EXERCISES TO COMPLETE:
1. Name every kind of work or field that the article on UK skills shortages mentions as short of suitably skilled people.
2. Continue the article on UK skills shortages from its final sentence, adding a paragraph or two in the same style.

SELECTED EXTRACT:
Shortage of UK Skills due to Immigration rules
All large economies face skills shortages in certain sectors from time to time. However, according to a recent report by the Recruitment and Employment Confederation, or REC, there were some significant shortages among the UK's workforce over the course of 2014, and things may become more acute in the New Year. The study said that the shortages of suitably skilled people were not just in sectors where they are often expected, such as IT and engineering, but there was also an increasing demand for skilled manual workers, like brick layers, too.
The report found that recruitment agencies continued to find more work for people during the month of November and that pay was steadily, if slowly, increasing during that period. This, the report claimed, was the case even though there were signs that the rate of growth the UK economy has enjoyed since the global economic downturn was starting to be arrested. If the economy of Great Britain is really beginning to slow down somewhat, but pay is modestly rising, the answer must be down to the supply and demand of skills in certain sectors of the economy. With much of the rest of Europe facing far mare difficult to manage economic woes, it may well be that the UK remains among the most popular places for migrants to consider working. Of course, the availability of work for skilled and professional people is just one factor of many, but it seems that the UK's relatively buoyant labour market continues to make it an attractive proposition.

SOURCE MATERIAL:
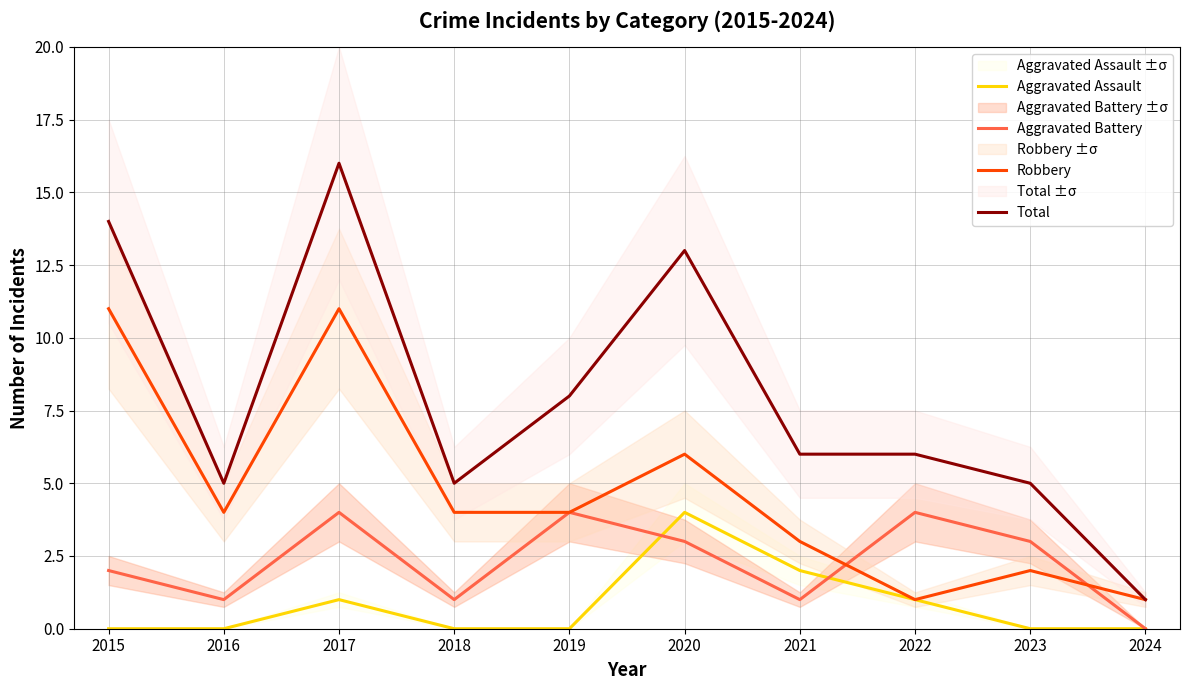

What is the value of the Total point at the 8th from the left?

6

YOUR RESPONSES:
1.
- IT
- Engineering
- Skilled manual work
- Brick laying

2.
“It has been a good year for the British labour market and it is a signal of continuing business confidence that many companies are choosing to expand their permanent workforces,” said Kevin Green REC's chief executive. “Furthermore, they are prepared to make more and more generous offers to potential employees in order to attract the right people,” he continued. Green went on to add that more than 25 per cent of the recruitment consultants that took part in the study reported that starting salaries for jobs at an equivalent level are going up by the month, often driven by sometimes intense competition between employers for the highest-calibre and most skilled candidates.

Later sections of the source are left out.